Writing Without Backstory: In statu nascendi

In statu nascendi is a Latin phrase and means “in a state of being born”.

When a story begins in medias res (in the middle of things) and the character is given no backstory, we may say the character is presented to us in statu nascendi.

Modernist writers started this trend. You’ll see it in Katherine Mansfield’s short stories. A character’s backstory is kept right off the page. To the reader, it seems as if they have just been born. 

Even more significantly, it seems this way to the narrator, as well. All our impressions of this character come from these particular events in the limited time scale of this particular story, with no flash backs, no flash forwards, and with no commentary about how they got here, or how everything turned out 20 years later.

In statu nascendi characterisation is the preferred mode for the contemporary short story reader, who expects brevity and conciseness. This zero-backstory mode of characterisation is best explained if we look at what stories typically came before.

A good example is the fairy tale “Rapunzel”, as the Grimm brothers wrote it. Before the story gets to the story of Rapunzel herself, the reader is given numerous paragraphs of back story. Before we can understand Rapunzel as a character, storytellers of the 1700s and 1800s believed narratees would need to know all about the girl’s parents and how they met.

There’s a not-so-hidden ideology in stories that begin with a character’s ancestry: The importance of bloodline. Modern storytellers don’t necessarily believe a character’s bloodline says anything useful about them. A modern view: people are products of our environment. Paint the environment and you’ve painted a person.

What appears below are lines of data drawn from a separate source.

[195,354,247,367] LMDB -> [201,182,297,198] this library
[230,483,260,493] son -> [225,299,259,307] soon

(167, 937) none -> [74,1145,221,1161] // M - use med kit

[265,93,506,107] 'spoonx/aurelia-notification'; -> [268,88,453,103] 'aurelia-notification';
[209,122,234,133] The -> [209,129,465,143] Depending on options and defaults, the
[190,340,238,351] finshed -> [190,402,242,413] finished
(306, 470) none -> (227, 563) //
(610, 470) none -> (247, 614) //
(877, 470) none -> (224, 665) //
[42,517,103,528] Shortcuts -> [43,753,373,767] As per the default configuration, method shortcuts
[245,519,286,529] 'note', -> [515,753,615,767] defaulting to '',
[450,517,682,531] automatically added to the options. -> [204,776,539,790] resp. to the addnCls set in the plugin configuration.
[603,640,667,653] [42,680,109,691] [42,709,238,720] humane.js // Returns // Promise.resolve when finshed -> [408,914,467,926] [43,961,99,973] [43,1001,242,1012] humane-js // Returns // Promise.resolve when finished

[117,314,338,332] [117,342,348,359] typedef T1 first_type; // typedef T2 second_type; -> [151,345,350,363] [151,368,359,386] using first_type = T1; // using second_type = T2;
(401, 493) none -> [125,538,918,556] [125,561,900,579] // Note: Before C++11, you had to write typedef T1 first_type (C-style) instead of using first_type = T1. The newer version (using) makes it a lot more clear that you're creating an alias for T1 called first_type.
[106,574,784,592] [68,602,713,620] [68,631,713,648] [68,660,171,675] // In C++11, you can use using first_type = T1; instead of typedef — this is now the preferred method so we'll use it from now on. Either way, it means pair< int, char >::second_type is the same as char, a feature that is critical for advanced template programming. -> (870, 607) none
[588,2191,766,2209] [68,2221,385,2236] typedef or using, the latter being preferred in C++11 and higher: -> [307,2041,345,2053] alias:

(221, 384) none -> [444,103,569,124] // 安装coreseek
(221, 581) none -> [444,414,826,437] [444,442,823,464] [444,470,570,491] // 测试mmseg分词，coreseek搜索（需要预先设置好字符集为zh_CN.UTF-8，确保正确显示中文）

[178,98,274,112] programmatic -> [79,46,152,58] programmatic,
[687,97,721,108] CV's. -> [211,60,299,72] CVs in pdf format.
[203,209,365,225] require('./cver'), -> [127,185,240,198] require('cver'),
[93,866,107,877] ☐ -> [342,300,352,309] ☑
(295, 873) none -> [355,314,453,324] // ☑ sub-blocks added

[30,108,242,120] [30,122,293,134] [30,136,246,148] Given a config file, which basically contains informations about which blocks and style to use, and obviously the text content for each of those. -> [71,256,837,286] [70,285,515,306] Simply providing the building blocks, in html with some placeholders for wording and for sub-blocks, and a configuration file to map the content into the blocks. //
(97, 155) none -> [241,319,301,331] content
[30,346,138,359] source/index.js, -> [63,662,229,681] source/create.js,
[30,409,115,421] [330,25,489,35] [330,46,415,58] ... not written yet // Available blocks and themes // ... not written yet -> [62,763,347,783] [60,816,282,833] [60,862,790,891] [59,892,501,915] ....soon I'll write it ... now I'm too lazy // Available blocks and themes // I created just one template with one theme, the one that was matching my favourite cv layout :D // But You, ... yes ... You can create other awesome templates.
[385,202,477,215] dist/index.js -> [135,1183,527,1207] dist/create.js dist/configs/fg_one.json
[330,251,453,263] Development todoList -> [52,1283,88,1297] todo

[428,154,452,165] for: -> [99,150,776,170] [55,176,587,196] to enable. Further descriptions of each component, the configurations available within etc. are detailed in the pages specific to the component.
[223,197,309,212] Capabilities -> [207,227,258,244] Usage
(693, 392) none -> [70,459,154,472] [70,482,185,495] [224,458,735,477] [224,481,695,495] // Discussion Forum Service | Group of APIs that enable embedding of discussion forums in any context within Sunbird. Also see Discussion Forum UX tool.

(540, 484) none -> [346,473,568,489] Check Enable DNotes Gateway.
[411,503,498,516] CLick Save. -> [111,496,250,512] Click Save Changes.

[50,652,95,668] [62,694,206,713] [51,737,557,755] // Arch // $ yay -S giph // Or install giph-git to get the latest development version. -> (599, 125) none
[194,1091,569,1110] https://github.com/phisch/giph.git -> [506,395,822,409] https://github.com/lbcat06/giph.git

There are other advantages to this form of characterisation.

ADVANTAGES TO WRITING WITHOUT BACKSTORY

  1. Brevity
  2. A mood of spontaneity
  3. If a character has little backstory, they become more universal. The character could be almost anyone, including you, the reader. 
  4. Backstory always slows down narrative drive. Leaving it out avoids that pitfall, opening an aperture for more imagery and symbolism.